#### Action item
Print every line of the listing below, starting with the line that holds "Heimann Családi Birtok" and going on through the line that holds "Pécs-Mecseki Borút", both included, and print nothing else.

----- Provided data -----

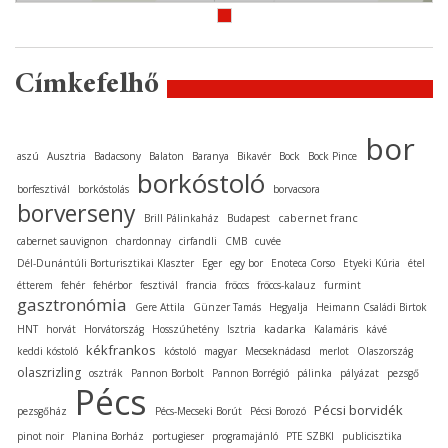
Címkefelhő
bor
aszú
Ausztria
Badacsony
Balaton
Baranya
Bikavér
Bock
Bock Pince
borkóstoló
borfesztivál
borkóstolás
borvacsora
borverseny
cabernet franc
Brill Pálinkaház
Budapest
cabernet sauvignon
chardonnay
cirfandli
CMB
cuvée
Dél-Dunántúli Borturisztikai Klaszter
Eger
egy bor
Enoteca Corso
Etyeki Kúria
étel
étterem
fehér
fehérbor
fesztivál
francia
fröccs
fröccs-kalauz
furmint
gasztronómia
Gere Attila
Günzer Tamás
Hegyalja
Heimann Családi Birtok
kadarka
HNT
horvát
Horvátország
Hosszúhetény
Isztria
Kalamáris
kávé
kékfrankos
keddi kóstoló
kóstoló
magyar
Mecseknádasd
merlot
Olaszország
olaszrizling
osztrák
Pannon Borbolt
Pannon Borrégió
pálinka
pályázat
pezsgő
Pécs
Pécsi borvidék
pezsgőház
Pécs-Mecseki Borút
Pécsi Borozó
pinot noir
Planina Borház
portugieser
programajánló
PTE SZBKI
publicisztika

-----
----- Provided data -----

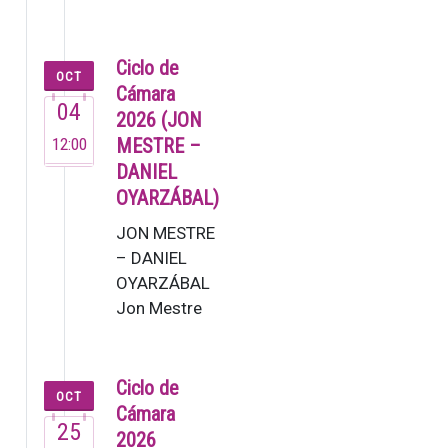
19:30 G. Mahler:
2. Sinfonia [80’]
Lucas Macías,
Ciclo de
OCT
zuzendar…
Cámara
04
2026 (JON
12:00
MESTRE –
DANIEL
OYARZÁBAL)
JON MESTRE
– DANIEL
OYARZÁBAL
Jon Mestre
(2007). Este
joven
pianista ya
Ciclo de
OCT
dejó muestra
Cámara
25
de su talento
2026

-----

#### Your solution
Heimann Családi Birtok
kadarka
HNT
horvát
Horvátország
Hosszúhetény
Isztria
Kalamáris
kávé
kékfrankos
keddi kóstoló
kóstoló
magyar
Mecseknádasd
merlot
Olaszország
olaszrizling
osztrák
Pannon Borbolt
Pannon Borrégió
pálinka
pályázat
pezsgő
Pécs
Pécsi borvidék
pezsgőház
Pécs-Mecseki Borút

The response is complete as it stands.